Seen in — two-step lookup as deferred-join mechanism¶

— Mike Coutermarsh's FastPage post. The secondary index's two-step lookup property (walk the index B+tree to find primary keys, then walk the clustered index to hydrate full rows) is exactly the mechanism the deferred-join optimisation exploits. The rewrite forces the first query to run index-only (primary keys from the secondary-index leaves, no clustered-index descent) and reserves the full-row hydration cost for only the N primary keys that actually survive the LIMIT filter — collapsing the hydration count from M + N to N. Quantified gain on a 1M-row Rails Post table at offset 100: 1,228.7 ms → 457.3 ms (2.7×). Published in the fast_page Ruby gem (planetscale/fast_page). Cross-references High Performance MySQL for the pedagogical source: "It lets the server examine as little data as possible in an index without accessing rows."

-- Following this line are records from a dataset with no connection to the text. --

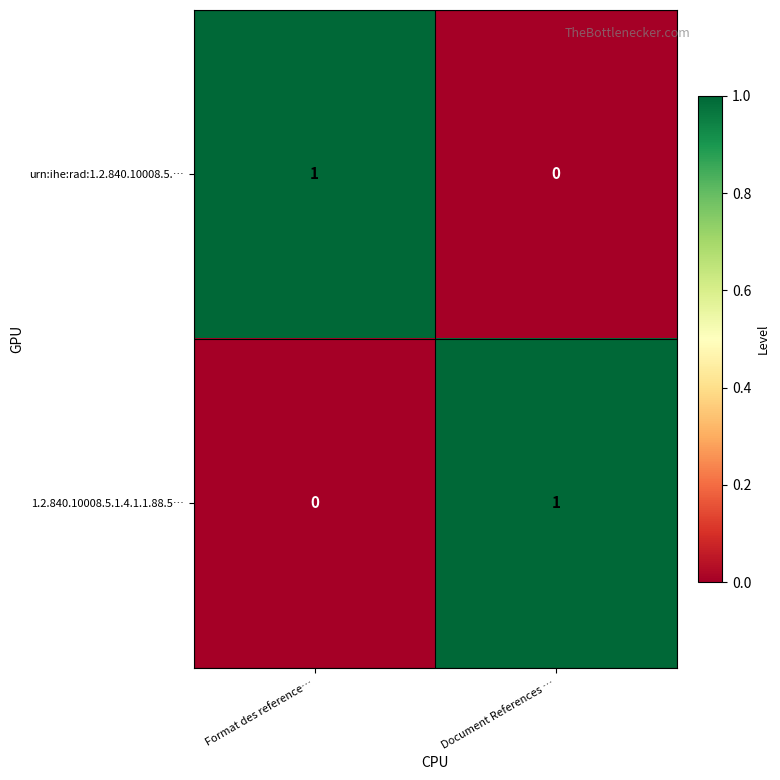

The 1.2.840.10008.5.1.4.1.1.88.5… series shows 0 at Format des reference…. True or false?

True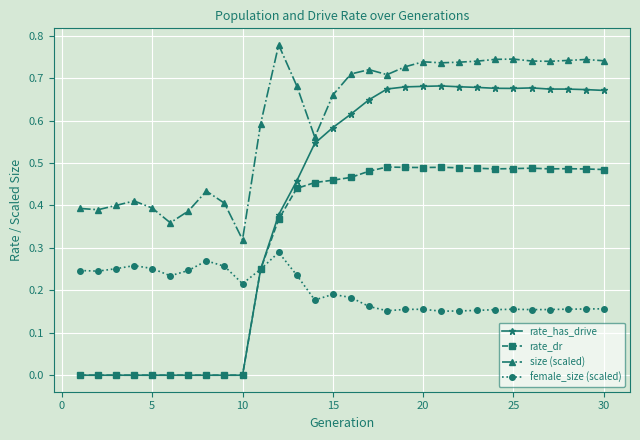

Which series has the widest spread of values?

rate_has_drive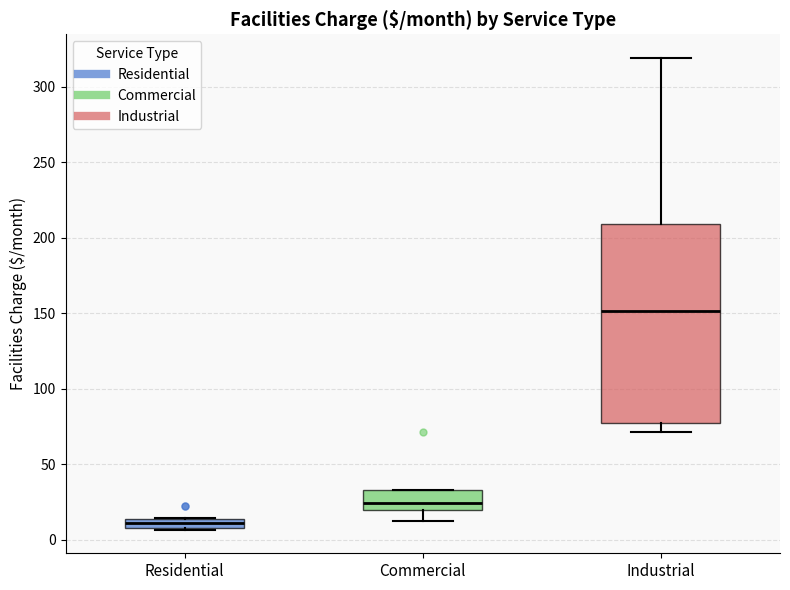

Where is the upper edge of the box for Residential on the y-axis? The values are not printed on the chart, so give them approximately, as read against the axis.

15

Seen in — cost-driven externalisation at petabyte scale¶

sources/2024-08-01-segment-0-6m-year-savings-by-using-s3-for-change-data-capture-for-dynamodb — Secondary index as a cost-bound query surface that can be priced out of the base store at petabyte scale. Twilio Segment's objects pipeline needed a secondary index on (item-id, modified-timestamp) for warehouse-integration consumers of a ~1 PB / ~958B-item DynamoDB table, and explicitly rejected the in-database answer (DynamoDB Global Secondary Index) on cost grounds. Verbatim: "Ideally, we could have easily achieved this using DynamoDB's Global Secondary Index ... But due to the very large size of our table, creating a GSI for the table is not cost-efficient." Canonical wiki instance of the economic sign-flip: below some threshold, the in-database secondary index is operationally free; above it, the index must be externalised. Segment materialised the index as a CDC changelog in Bigtable (V1) then S3 (V2) — see concepts/changelog-as-secondary-index and patterns/object-store-as-cdc-log-store.